**** RECORDS SUPPLIED

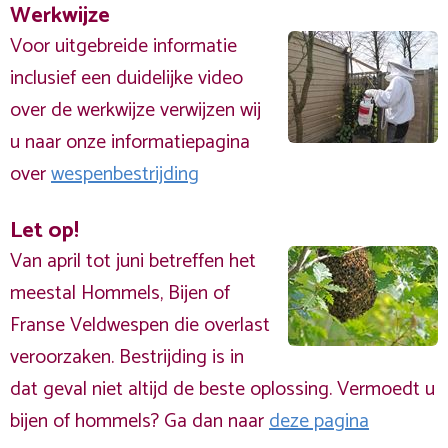
Werkwijze
Voor uitgebreide informatie
inclusief een duidelijke video
over de werkwijze verwijzen wij
u naar onze informatiepagina
over
wespenbestrijding
Let op!
Van april tot juni betreffen het
meestal Hommels, Bijen of
Franse Veldwespen die overlast
veroorzaken. Bestrijding is in
dat geval niet altijd de beste oplossing. Vermoedt u
bijen of hommels? Ga dan naar
deze pagina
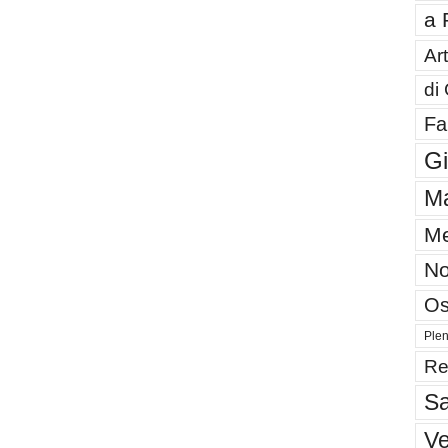
a 
Art
di
Fa
G
Ma
Me
No
Os
Plen
Re
Sa
V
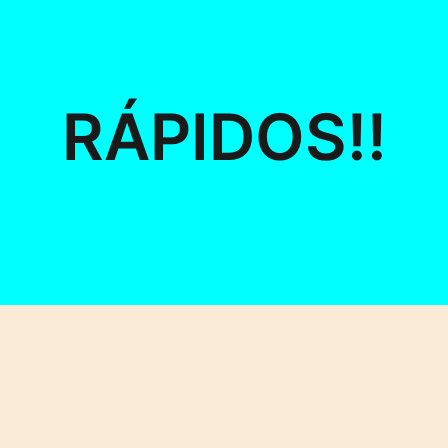
RÁPIDOS!!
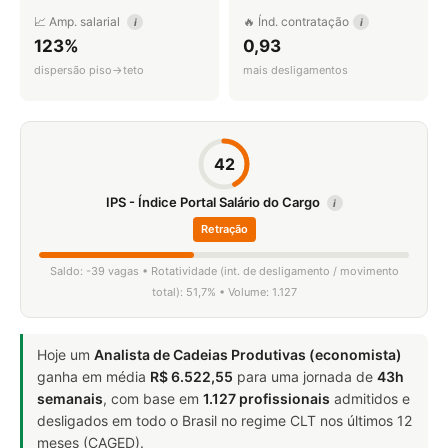
📈 Amp. salarial
🔥 Índ. contratação
i
i
123%
0,93
dispersão piso→teto
mais desligamentos
42
IPS - Índice Portal Salário do Cargo
i
Retração
Saldo: -39 vagas • Rotatividade (int. de desligamento / movimento
total): 51,7% • Volume: 1.127
Hoje um
Analista de Cadeias Produtivas (economista)
ganha em média
R$ 6.522,55
para uma jornada de
43h
semanais
, com base em
1.127 profissionais
admitidos e
desligados em todo o Brasil no regime CLT nos últimos 12
meses (CAGED).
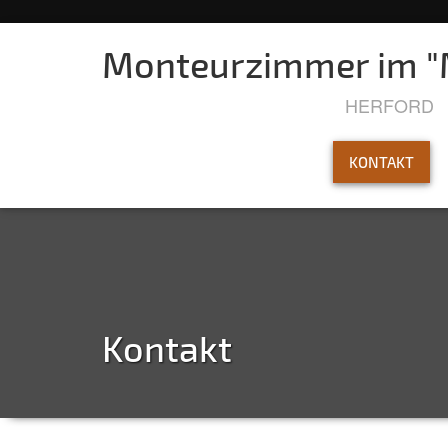
Monteurzimmer im "M
HERFORD
KONTAKT
Kontakt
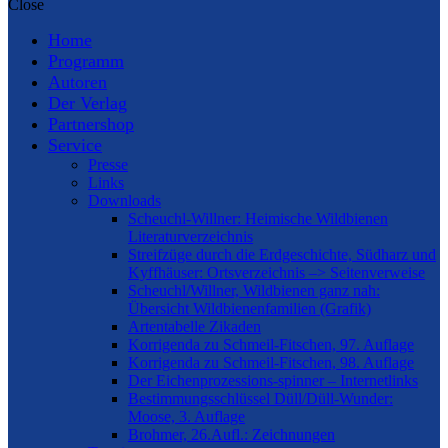
Close
Home
Programm
Autoren
Der Verlag
Partnershop
Service
Presse
Links
Downloads
Scheuchl-Willner: Heimische Wildbienen
Literaturverzeichnis
Streifzüge durch die Erdgeschichte, Südharz und
Kyffhäuser: Ortsverzeichnis –> Seitenverweise
Scheuchl/Willner, Wildbienen ganz nah:
Übersicht Wildbienenfamilien (Grafik)
Artentabelle Zikaden
Korrigenda zu Schmeil-Fitschen, 97. Auflage
Korrigenda zu Schmeil-Fitschen, 98. Auflage
Der Eichenprozessions-spinner – Internetlinks
Bestimmungsschlüssel Düll/Düll-Wunder:
Moose, 3. Auflage
Brohmer, 26.Aufl.: Zeichnungen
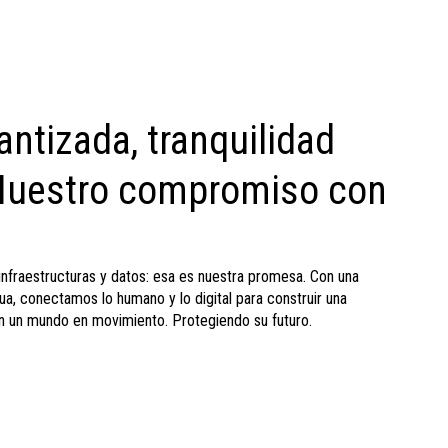
ntizada, tranquilidad
 Nuestro compromiso con
infraestructuras y datos: esa es nuestra promesa. Con una
nua, conectamos lo humano y lo digital para construir una
en un mundo en movimiento. Protegiendo su futuro.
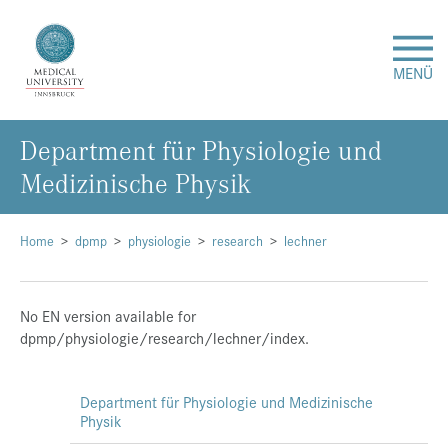
MENÜ
Department für Physiologie und
Research
Medizinische Physik
Studies & Teaching
Home
dpmp
physiologie
research
lechner
Medical Care
No EN version available for
About Us
dpmp/physiologie/research/lechner/index.
International
Department für Physiologie und Medizinische
Physik
Events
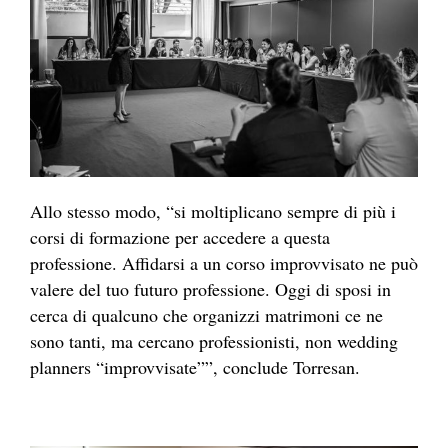
Allo stesso modo, “si moltiplicano sempre di più i
corsi di formazione per accedere a questa
professione. Affidarsi a un corso improvvisato ne può
valere del tuo futuro professione. Oggi di sposi in
cerca di qualcuno che organizzi matrimoni ce ne
sono tanti, ma cercano professionisti, non wedding
planners “improvvisate””, conclude Torresan.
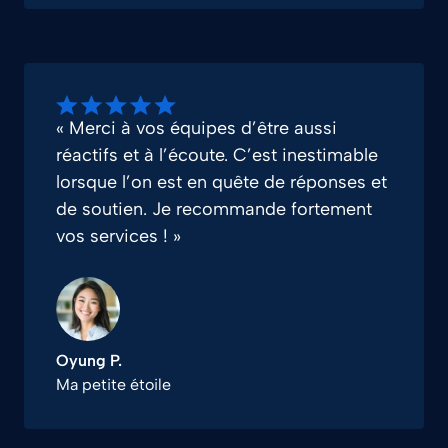
« Merci à vos équipes d’être aussi
réactifs et à l’écoute. C’est inestimable
lorsque l’on est en quête de réponses et
de soutien. Je recommande fortement
vos services ! »
Oyung P.
Ma petite étoile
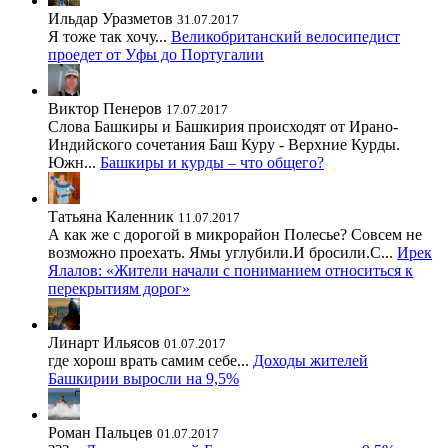
Ильдар Уразметов
31.07.2017
Я тоже так хочу...
Великобританский велосипедист
проедет от Уфы до Португалии
Виктор Пенеров
17.07.2017
Слова Башкиры и Башкирия происходят от Ирано-
Индийского сочетания Баш Куру - Верхние Курды.
Южн...
Башкиры и курды – что общего?
Татьяна Каленник
11.07.2017
А как же с дорогой в микрорайон Полесье? Совсем не
возможно проехать. Ямы углубили.И бросили.С...
Ирек
Ялалов: «Жители начали с пониманием относиться к
перекрытиям дорог»
Линарт Ильясов
01.07.2017
где хорош врать самим себе...
Доходы жителей
Башкирии выросли на 9,5%
Роман Пальцев
01.07.2017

********

YOUR ASSIGNMENT:
Tally the lines in the rows above that contain the string "Auflage". Reply with the number alone.

WRITTEN RESPONSE:
3